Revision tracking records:
◇ ◇ ◇ ◇ ◇ ◇ ◇
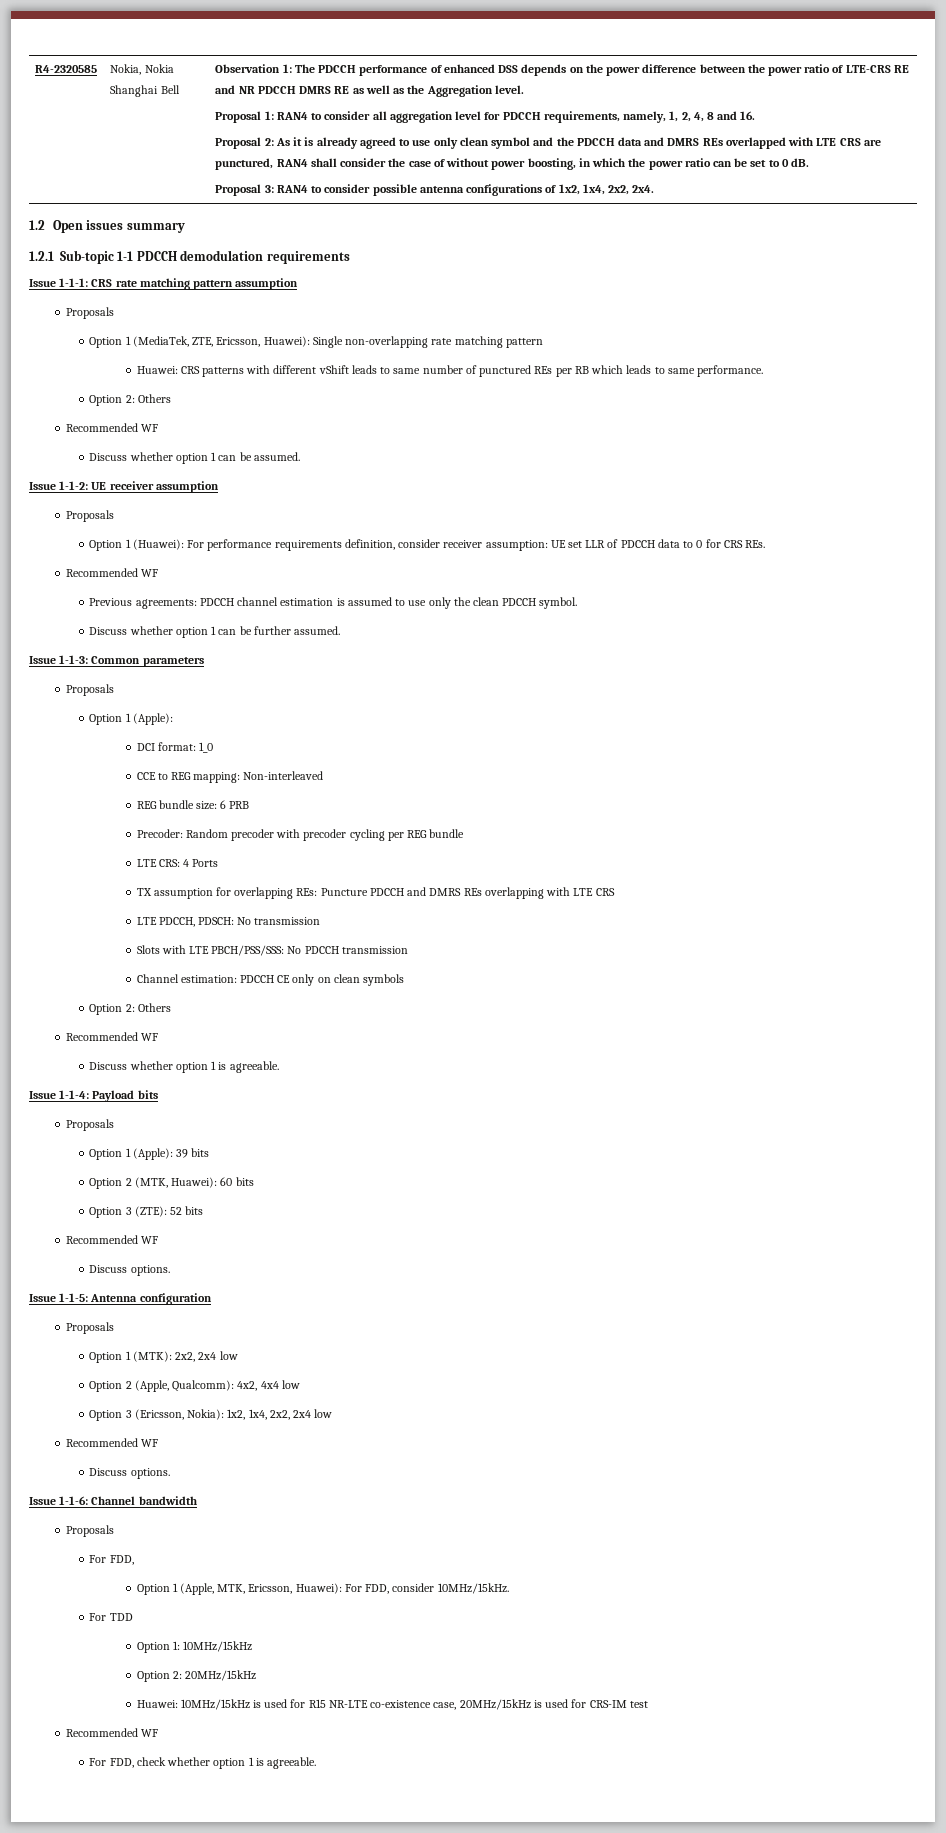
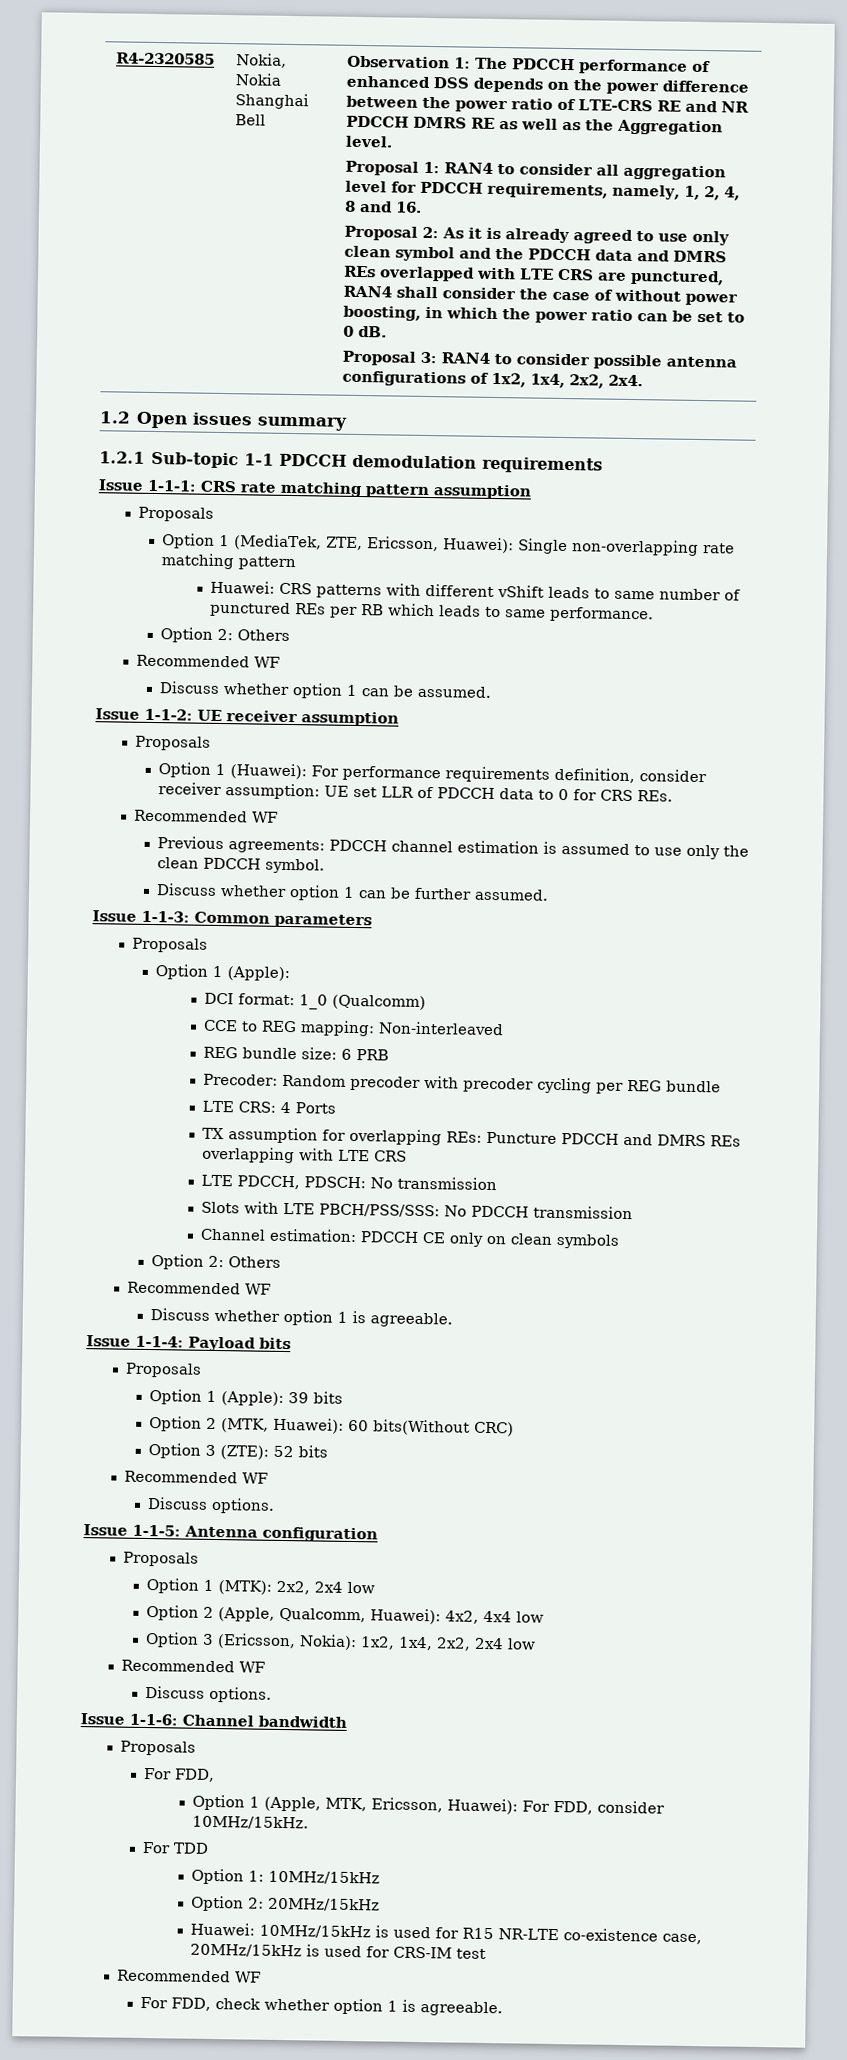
(213, 747) none -> [331,994,426,1011] (Qualcomm)
[235,1177,254,1186] bits -> [373,1419,515,1437] bits(Without CRC)
[172,1380,235,1392] Qualcomm): -> [279,1607,442,1625] Qualcomm, Huawei):

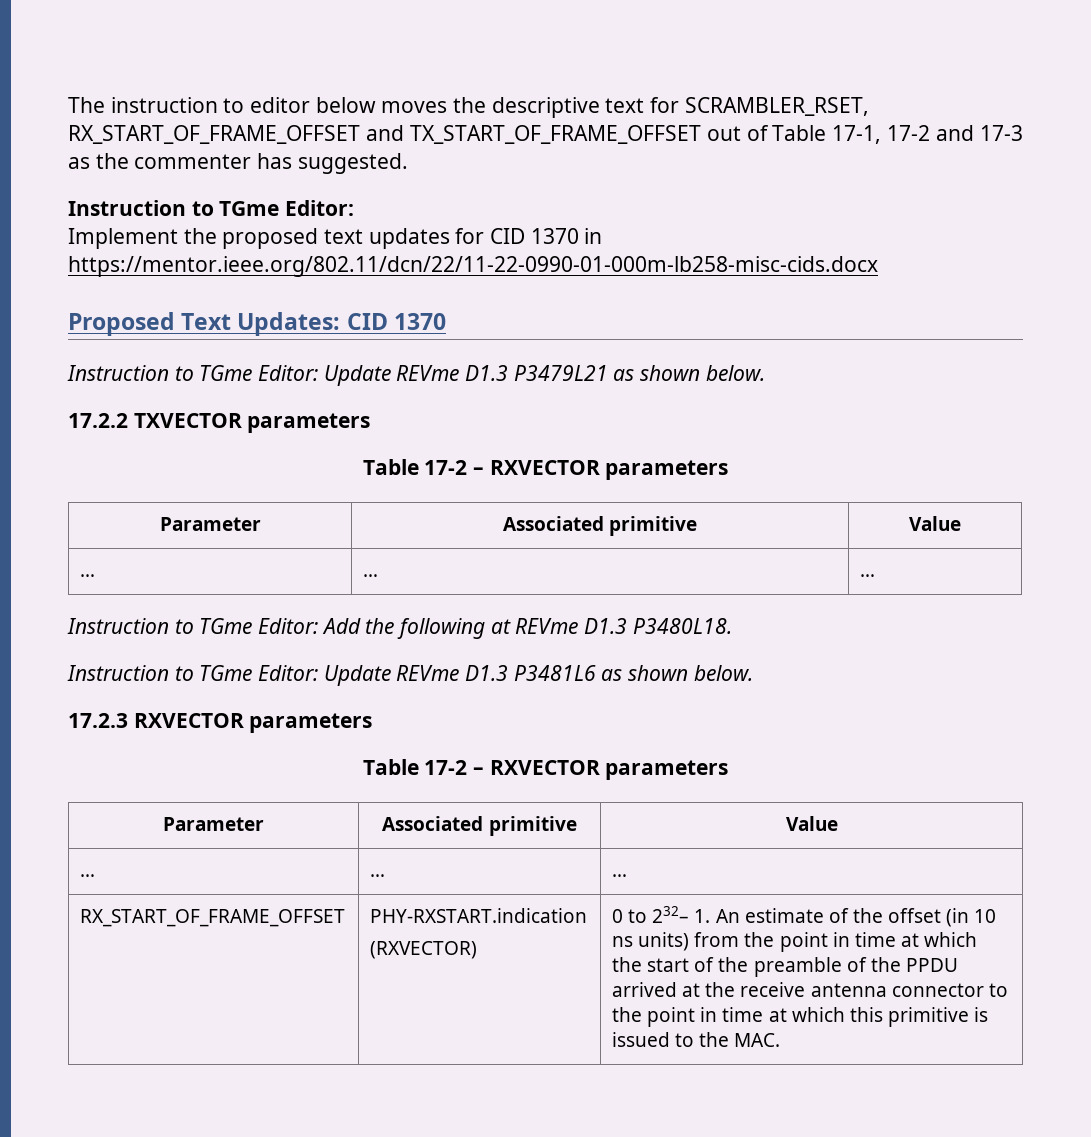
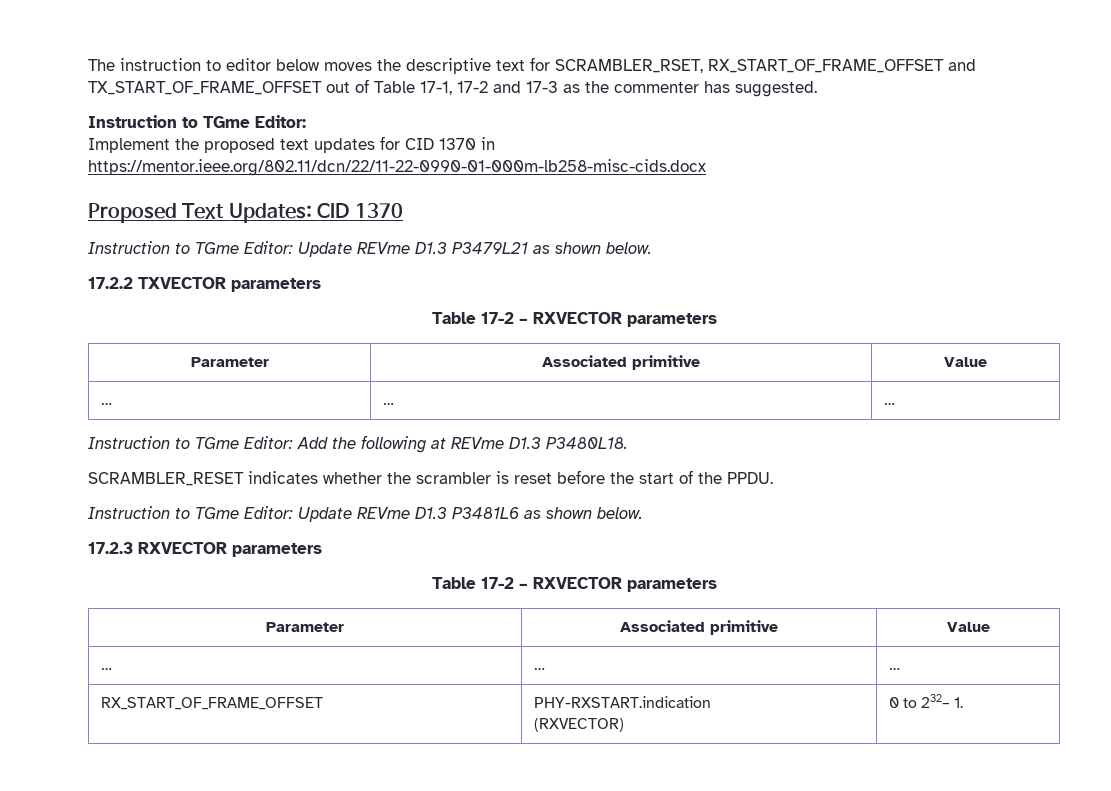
(732, 626) none -> [88,470,773,486] // SCRAMBLER_RESET indicates whether the scrambler is reset before the start of the PPDU.
[715,908,997,927] [612,932,978,952] [612,957,958,977] [612,982,1008,997] [612,1007,989,1027] [612,1032,781,1047] An estimate of the offset (in 10 ns units) from the point in time at which the start of the preamble of the PPDU arrived at the receive antenna connector to the point in time at which this primitive is issued to the MAC. -> (964, 702) none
◇ ◇ ◇ ◇ ◇ ◇ ◇
▶ Work order
All of the lines above that carry the string "Qualcomm" need to be found and copied.

▶ Solution to this exercise
(213, 747) none -> [331,994,426,1011] (Qualcomm)
[172,1380,235,1392] Qualcomm): -> [279,1607,442,1625] Qualcomm, Huawei):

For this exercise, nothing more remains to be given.